Mi señora madre se ocupó a las labores de ser mi madre, por lo que yo tuve el privilegio de tener como jardín infantil mi propia casa y como trabajo de estimulación temprana evitar morir mientras vivía en una vivienda en construcción del Barrio Villa Hermosa, en Santa Rosa de Cabal.

Podría yo no estar contando el cuento si mi mamá no hubiera aprendido crochet cuando yo era un bebé, para hacerme muchos sacos que combinaran con los vestidos, que ella también aprendió a hacer. Después de tomar la siesta un día cualquiera de 1986 uno de mis primos pasó desprevenido por una habitación del primer piso de la casa (si, era de dos pisos y yo dormía la siesta en el segundo) donde se guardaban los materiales de construcción y vio algo rosado colgando del lugar donde debería estar el techo.

Era yo, colgando de mi saco rosado, moviendo mis piernas con medias rosadas y jugando con mi vestido rosado mientras una puntilla me mantenía alejada del piso, de otras puntillas, guaduas y ladrillos. Por mucho tiempo mi mamá guardó el secreto de cómo el saco de crochet me salvó la vida, y sólo fue develado hasta que mi papá me perdió en un supermercado, como 13 meses después.

Habrá notado usted que la familia Loaiza Martínez no se caracterizaba en sus inicios por sobreproteger a la hija única. Por eso cuando me vea notará usted las múltiples cicatrices en frente, rodillas y codos, causados por esa libertad sin límites que me otorgaron incluso hasta entrada la adolescencia, cuando era la única del salón que podía volver de la fiesta “cuando te aburras, bebé” (y la bebé se aburría antes que todas las amigas).

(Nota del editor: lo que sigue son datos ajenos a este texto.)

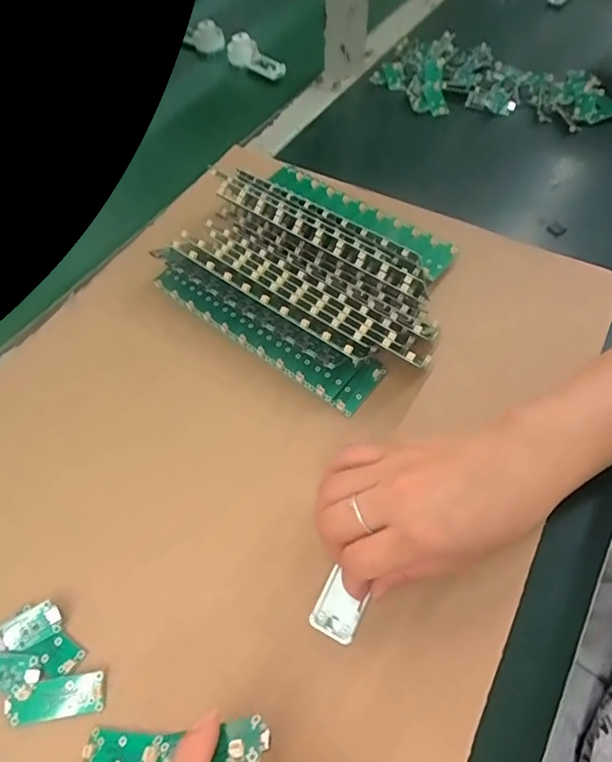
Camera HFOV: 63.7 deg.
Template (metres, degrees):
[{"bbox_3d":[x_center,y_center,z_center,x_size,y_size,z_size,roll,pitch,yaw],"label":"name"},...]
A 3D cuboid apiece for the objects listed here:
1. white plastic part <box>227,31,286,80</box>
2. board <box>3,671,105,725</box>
[{"bbox_3d":[-0.064,-0.424,0.640,0.089,0.036,0.017,29,63,19],"label":"white plastic part"},{"bbox_3d":[-0.133,0.170,0.263,0.050,0.004,0.019,-6,69,-3],"label":"board"}]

Luego de eso empecé a vivir sola, fui mesera en Estados Unidos, niñera por esos lados también, vendedora de almacén en las vacaciones de la Universidad en Pereira, aspirante a practicante de El Espectador.com, practicante de El Espectador.com (como fotógrafa), periodista judicial de El Espectador.com, eliminada por recorte de El Espectador.com y una semana después periodista en El Periódico de los Colombianos, luego judicial en Colprensa y finalmente donde me ve, en Terra.

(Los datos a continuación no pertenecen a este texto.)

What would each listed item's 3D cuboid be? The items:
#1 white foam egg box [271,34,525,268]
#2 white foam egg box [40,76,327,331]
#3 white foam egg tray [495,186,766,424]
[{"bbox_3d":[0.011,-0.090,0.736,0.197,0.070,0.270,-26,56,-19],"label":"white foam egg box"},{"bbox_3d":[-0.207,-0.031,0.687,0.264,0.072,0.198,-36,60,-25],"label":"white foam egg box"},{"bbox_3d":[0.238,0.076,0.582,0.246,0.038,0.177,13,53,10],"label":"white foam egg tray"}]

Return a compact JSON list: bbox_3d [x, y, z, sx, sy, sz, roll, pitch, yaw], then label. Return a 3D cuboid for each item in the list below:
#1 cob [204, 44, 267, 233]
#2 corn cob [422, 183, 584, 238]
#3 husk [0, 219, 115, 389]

Durante esos años (tres casi cuatro) en Bogotá cambié de amores en varias ocasiones, de tallas de pantalón, amigos, estrato sociale e incluso de tipo de zapato (de la valeta calentana a la bota de gamuza y luego de plástico con corazones), la clase de blusas (de la tira inclemente al cuello tortuga) y el tamaño del calzón (sin detalles).

Que si he peleado? Claro. Una vez con John Cortés, creo que se llama, quien para la época de la álgida discusión se desempeñaba como jefe de prensa de César Gaviria. También con Marta Lucía Ramírez, candidata a ser candidata a la Presidencia. También durante una noche memorable y a través de twitter con Gustavo Gómez, cuando me acusó de ser fea y yo de no saber quiénes son los pitufos.

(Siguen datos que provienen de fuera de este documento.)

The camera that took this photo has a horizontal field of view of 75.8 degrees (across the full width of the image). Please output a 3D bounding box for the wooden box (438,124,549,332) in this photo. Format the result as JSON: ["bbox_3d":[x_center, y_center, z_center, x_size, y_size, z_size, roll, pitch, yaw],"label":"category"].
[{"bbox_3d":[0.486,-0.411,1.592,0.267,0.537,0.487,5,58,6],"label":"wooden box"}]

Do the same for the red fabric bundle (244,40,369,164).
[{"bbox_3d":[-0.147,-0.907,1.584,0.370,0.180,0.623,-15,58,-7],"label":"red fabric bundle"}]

Como verá usted, no soy bienvenida en un ala del Partido Liberal, otra del Conservador y en las mañanas de Caracol Radio. No me enorgullece decir que una vez me tropecé en la salida de un baño con Jorge Alfredo Vargas y no supe si trabajaba en RCN o Caracol, pero sí que la primera vez que vi a Messi se me hizo indéntico a Pinocho en la versión de Roberto Benigni.

* En la foto, con un perro que no es el mío. Yo tengo dos, el labrador chocolate que acabó con los muebles y la criolla negra que espanta a las visitas.